== Segment start ==
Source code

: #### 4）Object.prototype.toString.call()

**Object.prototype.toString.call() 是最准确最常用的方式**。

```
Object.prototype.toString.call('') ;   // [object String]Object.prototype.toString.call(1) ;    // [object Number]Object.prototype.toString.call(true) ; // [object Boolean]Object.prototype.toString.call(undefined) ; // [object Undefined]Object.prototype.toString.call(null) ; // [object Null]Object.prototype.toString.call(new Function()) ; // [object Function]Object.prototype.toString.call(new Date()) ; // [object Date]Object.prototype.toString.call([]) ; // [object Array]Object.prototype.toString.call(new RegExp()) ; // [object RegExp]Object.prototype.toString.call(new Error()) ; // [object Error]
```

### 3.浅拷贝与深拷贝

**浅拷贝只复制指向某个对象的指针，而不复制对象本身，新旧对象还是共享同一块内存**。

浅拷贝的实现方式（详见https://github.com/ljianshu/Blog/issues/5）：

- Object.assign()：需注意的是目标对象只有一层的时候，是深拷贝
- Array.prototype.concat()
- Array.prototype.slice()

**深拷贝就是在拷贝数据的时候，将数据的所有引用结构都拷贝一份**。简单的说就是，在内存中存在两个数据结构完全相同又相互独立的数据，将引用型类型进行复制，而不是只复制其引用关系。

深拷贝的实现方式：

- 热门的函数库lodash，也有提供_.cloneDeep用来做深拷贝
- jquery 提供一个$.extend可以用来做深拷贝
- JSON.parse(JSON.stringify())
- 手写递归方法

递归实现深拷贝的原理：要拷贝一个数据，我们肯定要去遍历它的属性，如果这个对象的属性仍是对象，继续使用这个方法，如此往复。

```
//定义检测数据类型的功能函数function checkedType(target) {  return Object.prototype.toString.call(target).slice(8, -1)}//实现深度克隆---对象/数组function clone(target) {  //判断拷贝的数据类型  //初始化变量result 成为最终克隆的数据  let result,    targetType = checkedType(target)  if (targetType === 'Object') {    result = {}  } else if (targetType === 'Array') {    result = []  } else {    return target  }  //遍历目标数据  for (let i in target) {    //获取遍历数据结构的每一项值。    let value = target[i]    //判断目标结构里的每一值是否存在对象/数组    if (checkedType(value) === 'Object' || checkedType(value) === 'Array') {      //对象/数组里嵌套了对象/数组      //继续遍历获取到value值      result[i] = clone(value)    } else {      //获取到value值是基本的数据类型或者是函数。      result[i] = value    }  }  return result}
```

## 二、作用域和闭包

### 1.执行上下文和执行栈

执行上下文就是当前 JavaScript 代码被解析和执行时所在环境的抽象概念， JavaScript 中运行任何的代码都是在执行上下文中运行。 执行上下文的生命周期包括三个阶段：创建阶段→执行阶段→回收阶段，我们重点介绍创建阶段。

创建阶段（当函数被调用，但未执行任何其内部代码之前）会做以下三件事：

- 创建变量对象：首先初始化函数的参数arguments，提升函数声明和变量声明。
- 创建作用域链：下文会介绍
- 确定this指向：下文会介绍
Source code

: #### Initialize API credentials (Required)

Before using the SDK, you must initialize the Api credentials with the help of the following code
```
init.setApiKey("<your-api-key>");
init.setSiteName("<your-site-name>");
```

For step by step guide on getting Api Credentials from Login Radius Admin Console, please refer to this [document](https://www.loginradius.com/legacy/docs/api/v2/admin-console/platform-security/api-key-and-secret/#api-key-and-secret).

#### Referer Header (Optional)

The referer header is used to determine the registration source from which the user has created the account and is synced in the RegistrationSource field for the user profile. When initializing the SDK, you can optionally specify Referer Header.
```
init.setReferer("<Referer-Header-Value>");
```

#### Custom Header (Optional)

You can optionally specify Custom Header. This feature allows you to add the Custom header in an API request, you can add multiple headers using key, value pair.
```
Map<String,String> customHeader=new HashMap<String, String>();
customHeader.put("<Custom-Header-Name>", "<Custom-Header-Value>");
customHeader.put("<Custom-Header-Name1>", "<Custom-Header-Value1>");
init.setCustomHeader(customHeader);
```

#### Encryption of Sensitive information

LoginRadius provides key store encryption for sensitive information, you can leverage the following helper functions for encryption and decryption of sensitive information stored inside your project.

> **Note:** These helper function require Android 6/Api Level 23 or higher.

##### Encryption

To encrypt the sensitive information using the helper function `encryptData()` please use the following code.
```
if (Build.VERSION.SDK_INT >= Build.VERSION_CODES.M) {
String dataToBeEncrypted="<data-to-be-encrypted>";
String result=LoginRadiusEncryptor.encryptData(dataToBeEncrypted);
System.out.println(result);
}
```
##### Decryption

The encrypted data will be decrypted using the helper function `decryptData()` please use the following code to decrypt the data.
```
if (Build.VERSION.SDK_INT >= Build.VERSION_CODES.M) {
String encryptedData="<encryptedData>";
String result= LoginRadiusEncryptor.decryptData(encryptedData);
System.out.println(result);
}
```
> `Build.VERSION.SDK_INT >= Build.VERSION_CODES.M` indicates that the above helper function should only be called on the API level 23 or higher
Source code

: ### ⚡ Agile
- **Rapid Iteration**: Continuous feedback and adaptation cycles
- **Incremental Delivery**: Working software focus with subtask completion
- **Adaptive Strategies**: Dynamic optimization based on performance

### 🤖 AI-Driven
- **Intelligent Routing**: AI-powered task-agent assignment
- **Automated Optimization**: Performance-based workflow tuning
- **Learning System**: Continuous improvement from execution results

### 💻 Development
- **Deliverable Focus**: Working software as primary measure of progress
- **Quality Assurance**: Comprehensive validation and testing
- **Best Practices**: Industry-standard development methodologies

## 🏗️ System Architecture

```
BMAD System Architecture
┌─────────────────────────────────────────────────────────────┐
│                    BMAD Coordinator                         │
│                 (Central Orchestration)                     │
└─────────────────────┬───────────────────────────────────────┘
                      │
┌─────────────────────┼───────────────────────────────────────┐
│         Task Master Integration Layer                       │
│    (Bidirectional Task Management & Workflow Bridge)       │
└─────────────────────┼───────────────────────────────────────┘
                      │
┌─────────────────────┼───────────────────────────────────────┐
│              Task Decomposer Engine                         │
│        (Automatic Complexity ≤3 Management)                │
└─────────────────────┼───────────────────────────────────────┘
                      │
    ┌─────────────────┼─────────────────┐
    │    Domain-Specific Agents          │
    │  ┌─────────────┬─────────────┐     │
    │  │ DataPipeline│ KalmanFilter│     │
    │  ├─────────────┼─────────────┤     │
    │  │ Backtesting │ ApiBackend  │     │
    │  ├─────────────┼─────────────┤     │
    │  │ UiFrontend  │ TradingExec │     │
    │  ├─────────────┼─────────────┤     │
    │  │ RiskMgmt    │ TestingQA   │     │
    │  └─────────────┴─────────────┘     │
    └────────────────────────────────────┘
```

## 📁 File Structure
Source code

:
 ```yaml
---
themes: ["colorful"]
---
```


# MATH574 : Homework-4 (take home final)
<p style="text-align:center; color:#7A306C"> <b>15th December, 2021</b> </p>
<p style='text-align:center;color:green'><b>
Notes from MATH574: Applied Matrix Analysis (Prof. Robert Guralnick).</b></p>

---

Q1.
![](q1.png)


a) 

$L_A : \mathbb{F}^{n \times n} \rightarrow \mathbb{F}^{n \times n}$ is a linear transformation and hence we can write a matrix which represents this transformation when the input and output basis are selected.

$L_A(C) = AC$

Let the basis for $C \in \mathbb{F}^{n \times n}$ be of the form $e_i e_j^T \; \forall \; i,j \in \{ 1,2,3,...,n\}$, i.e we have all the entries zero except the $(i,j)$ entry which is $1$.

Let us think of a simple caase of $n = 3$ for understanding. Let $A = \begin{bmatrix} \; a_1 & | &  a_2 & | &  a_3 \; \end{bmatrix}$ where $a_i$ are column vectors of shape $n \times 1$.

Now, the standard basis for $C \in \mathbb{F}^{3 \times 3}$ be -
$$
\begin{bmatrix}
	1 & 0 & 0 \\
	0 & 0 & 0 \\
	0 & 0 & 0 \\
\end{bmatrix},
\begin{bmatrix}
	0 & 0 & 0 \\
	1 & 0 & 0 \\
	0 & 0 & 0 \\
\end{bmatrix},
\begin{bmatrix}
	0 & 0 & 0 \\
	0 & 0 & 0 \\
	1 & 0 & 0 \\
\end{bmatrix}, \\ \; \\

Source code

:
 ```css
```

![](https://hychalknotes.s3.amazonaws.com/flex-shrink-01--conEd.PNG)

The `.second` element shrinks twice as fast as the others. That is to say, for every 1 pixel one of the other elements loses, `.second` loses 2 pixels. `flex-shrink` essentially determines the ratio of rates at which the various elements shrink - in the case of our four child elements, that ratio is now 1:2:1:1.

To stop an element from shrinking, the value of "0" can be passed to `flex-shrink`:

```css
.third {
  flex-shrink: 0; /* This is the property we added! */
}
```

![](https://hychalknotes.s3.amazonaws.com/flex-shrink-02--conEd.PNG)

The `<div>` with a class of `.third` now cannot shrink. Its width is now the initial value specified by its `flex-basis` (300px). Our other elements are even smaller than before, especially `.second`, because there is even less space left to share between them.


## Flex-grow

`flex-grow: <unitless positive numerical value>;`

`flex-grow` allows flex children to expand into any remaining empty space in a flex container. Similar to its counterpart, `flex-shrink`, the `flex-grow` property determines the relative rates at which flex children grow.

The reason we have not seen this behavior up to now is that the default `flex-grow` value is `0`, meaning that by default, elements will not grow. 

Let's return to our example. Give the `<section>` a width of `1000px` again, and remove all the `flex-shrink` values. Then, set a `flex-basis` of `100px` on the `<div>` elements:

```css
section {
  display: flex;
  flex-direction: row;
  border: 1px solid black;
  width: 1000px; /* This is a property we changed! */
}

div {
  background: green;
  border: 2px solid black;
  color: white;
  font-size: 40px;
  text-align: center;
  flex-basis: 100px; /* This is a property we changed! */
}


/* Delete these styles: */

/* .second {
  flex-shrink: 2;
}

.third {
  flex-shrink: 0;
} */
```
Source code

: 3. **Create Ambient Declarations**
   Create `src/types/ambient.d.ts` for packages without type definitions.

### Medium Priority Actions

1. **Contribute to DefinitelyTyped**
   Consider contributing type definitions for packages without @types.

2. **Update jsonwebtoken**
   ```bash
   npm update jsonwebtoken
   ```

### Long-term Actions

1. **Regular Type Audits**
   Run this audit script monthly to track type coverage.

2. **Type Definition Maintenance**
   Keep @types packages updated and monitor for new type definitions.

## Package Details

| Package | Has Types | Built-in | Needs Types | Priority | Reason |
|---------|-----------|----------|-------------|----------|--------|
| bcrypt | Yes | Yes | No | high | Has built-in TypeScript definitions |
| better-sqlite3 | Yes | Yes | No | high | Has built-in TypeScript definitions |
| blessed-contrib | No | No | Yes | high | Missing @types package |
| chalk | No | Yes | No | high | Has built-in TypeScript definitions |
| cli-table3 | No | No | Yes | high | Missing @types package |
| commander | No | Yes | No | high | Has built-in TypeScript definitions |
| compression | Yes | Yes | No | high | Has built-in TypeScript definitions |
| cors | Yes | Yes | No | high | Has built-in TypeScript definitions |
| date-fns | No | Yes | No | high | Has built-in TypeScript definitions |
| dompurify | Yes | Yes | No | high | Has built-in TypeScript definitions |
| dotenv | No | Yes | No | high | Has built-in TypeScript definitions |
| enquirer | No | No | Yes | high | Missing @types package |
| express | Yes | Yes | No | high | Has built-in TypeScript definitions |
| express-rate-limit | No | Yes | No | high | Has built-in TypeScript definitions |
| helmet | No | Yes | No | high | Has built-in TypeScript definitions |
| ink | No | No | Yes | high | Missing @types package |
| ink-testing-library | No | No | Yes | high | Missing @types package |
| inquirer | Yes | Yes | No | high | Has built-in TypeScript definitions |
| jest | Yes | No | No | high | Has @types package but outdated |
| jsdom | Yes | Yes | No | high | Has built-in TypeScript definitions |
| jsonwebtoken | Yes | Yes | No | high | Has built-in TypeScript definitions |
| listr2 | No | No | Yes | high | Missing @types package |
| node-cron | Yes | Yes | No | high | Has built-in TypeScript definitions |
== Segment end ==
- **WHAT IS EXPECTED**
Each line from the material above that mentions the word "without" needs to be copied.

- **EXERCISE OUTPUT**
   Create `src/types/ambient.d.ts` for packages without type definitions.
   Consider contributing type definitions for packages without @types.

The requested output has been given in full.